* Exercise materials:
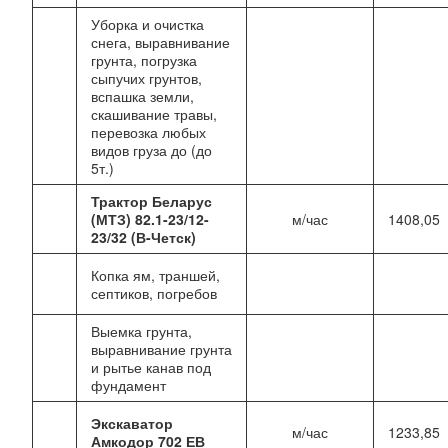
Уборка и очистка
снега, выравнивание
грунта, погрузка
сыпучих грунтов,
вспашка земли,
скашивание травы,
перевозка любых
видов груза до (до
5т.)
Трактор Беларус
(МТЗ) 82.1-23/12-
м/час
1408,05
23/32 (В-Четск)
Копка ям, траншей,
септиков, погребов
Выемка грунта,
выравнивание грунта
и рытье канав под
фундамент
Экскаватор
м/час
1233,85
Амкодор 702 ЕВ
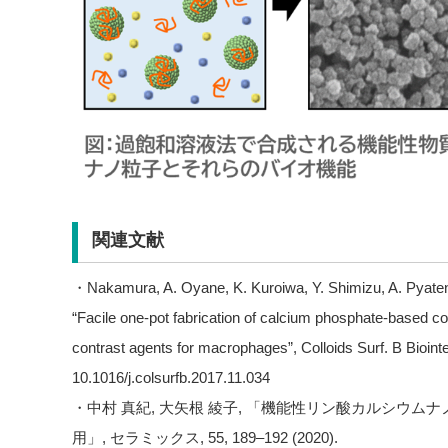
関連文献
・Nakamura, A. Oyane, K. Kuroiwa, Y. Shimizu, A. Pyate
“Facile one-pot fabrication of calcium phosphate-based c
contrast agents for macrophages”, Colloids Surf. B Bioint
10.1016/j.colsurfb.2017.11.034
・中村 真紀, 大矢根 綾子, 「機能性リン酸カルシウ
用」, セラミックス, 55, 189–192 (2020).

* Aim of the task: Can you reproduce the text of every item above word for word, leaving the pictures out of your answer?

* Task output:
Уборка и очистка
снега, выравнивание
грунта, погрузка
сыпучих грунтов,
вспашка земли,
скашивание травы,
перевозка любых
видов груза до (до
5т.)
Трактор Беларус
(МТЗ) 82.1-23/12-
м/час
1408,05
23/32 (В-Четск)
Копка ям, траншей,
септиков, погребов
Выемка грунта,
выравнивание грунта
и рытье канав под
фундамент
Экскаватор
м/час
1233,85
Амкодор 702 ЕВ
関連文献
・Nakamura, A. Oyane, K. Kuroiwa, Y. Shimizu, A. Pyate
“Facile one-pot fabrication of calcium phosphate-based c
contrast agents for macrophages”, Colloids Surf. B Bioint
10.1016/j.colsurfb.2017.11.034
・中村 真紀, 大矢根 綾子, 「機能性リン酸カルシウ
用」, セラミックス, 55, 189–192 (2020).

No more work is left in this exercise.